It’s usually nice when the weather forecast you made your plans on turns out to be spot on, and that’s what we had yesterday and last night.
We are in an anchorage that has pretty good protection all round. To the north is Rose Island, to the south and east are shallow reefs with only a narrow opening to the west. The Guide Book lists this as especially good in Southeast winds. Which it is, but (there is aways a “but”): The reefs certainly block any dangerously large waves from the Southeast, but small waves come over the shallow water, and then run into the island to the north of us. That would be the end of that if it was a sandy beach, but it is not. It is a sheer cliff of coral rock, so the waves bounce back. In a little while the boat is being smacked by waves from the front and the back at the same time. Very noisy and uncomfortable.
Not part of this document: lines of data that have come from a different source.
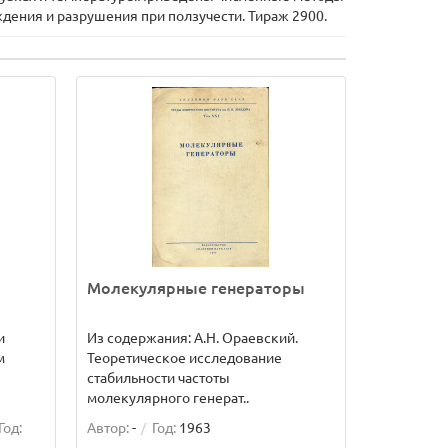
ения и разрушения при ползучести. Тираж 2900.
Молекулярные генераторы
и
Из содержания: А.Н. Ораевский.
м
Теоретическое исследование
стабильности частоты
молекулярного генерат..
Год:
Автор:
-
Год:
1963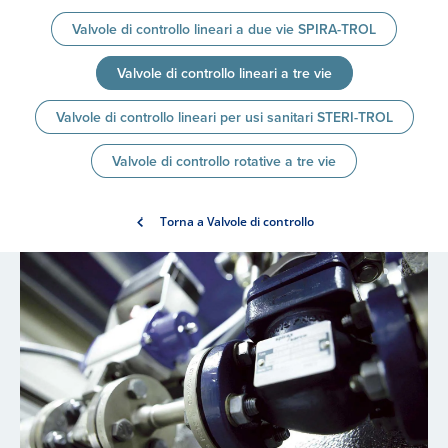
Valvole di controllo lineari a due vie SPIRA-TROL
Valvole di controllo lineari a tre vie
Valvole di controllo lineari per usi sanitari STERI-TROL
Valvole di controllo rotative a tre vie
Torna a Valvole di controllo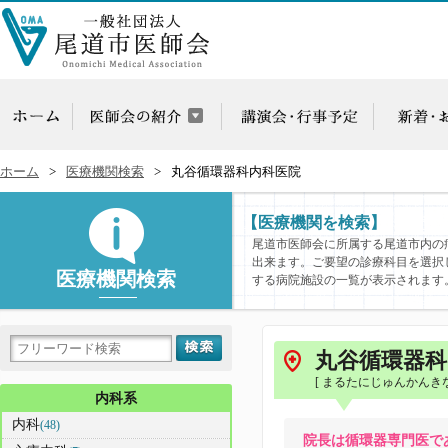
ホーム
医療機関検索
丸谷循環器科内科医院
【医療機関を検索】
尾道市医師会に所属する尾道市内の
出来ます。ご要望の診療科目を選択
医療機関検索
する病院施設の一覧が表示されます
丸谷循環器科
[ まるたにじゅんかんき
内科系
内科
(48)
院長は循環器専門医で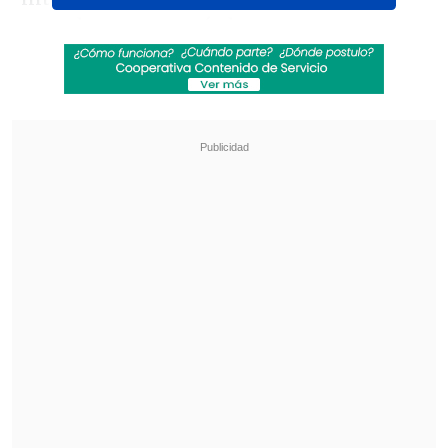
recordaron una anécdota que no
olvidarán.
Revisa también
"Juntos por siempre": Daniela Muñoz y alcalde
de Independencia anuncian su compromiso
"Sentí sus amenazas": Doctora que analizó
rostro de Daniela Ramírez rompió el silencio
"La señora (Bolocco) estaba en el
camerino, en el baño cambiándose,
y se
le cayó un brillante (aro). Se le cayó al
inodoro", recórdó Ramírez.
We put up with that the other night, and then, just as forecast, the wind started to clock around to the South, then the West, as the line of clouds that indicated the forward edge of the cold front were visible approaching from the Northwest. The wind continued to clock to the Northwest as the front blew over with a modest lightening show and a little bit of rain. Late last night the wind continued to clock around to the Northeast and settled in to blow hard, 25 to 35 knots. Our anchor was set well and deeply in sand and had done right by us, not shifting in any way as we pulled on it from different directions.
A catamaran did drag its anchor most of the way across the anchorage last night, coming to a stop just a few dozen feet from a rocky reef. That would scare me, and not just because of the immediate danger. If your gear has trouble holding bottom here in shallow, deep, clear sand in 30 knots of wind, you’re going to continue to have trouble in lots of conditions where you really NEED to stay in one spot.
We’ll be sitting here for a few days until a break comes in the wind to let us safely and comfortably head south and east toward the Exumas.